WHAT YOU WILL DO:
Give again exactly, and only, the lines between the line holding "Хлеб ржано-пшеничный: 140 -> 91.96" and the end of the listing, both boundary lines included.

DATA EXTRACT:
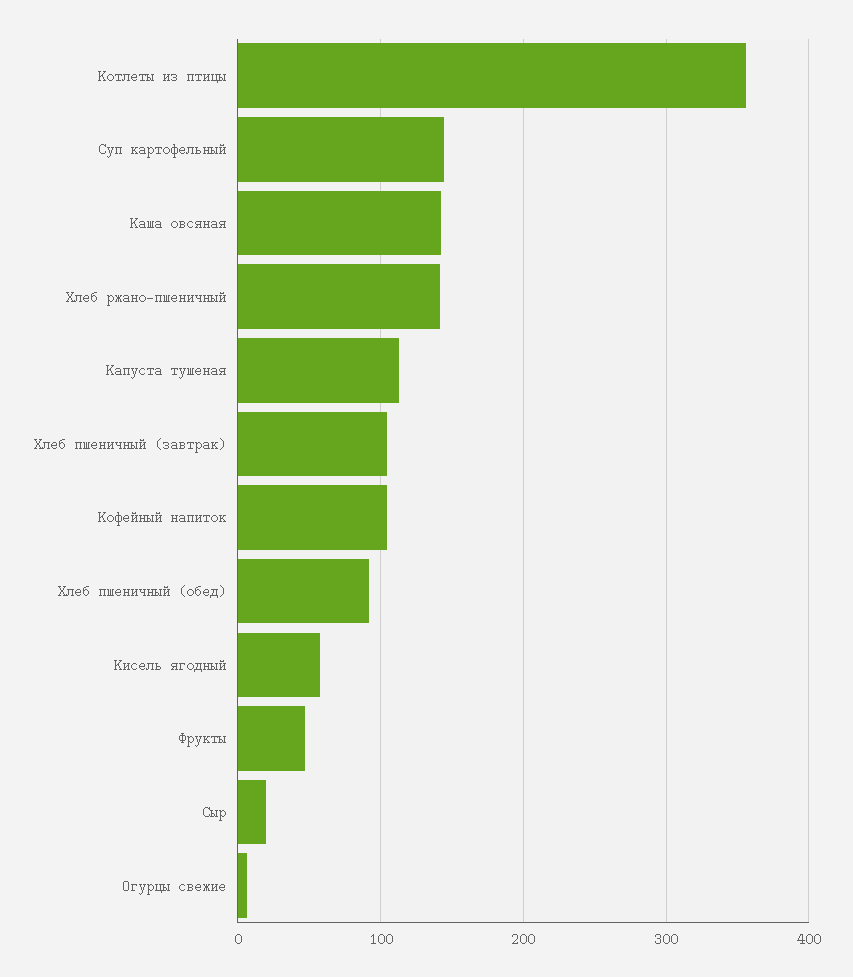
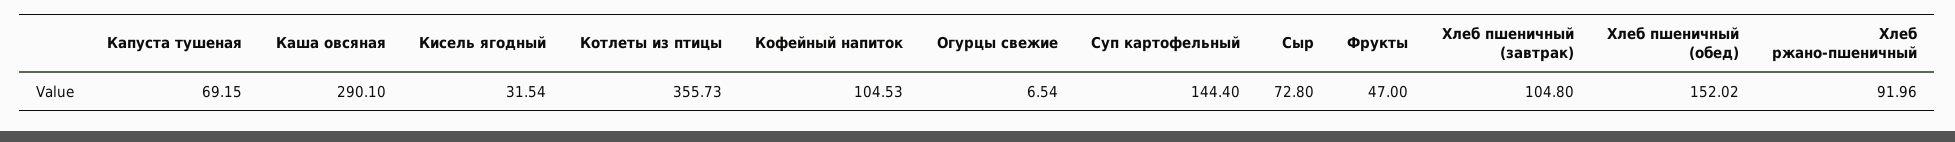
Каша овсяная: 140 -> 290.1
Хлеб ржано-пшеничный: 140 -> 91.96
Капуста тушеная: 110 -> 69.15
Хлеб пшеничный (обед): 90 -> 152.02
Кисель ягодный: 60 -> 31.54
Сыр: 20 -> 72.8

WRITTEN ANSWER:
Хлеб ржано-пшеничный: 140 -> 91.96
Капуста тушеная: 110 -> 69.15
Хлеб пшеничный (обед): 90 -> 152.02
Кисель ягодный: 60 -> 31.54
Сыр: 20 -> 72.8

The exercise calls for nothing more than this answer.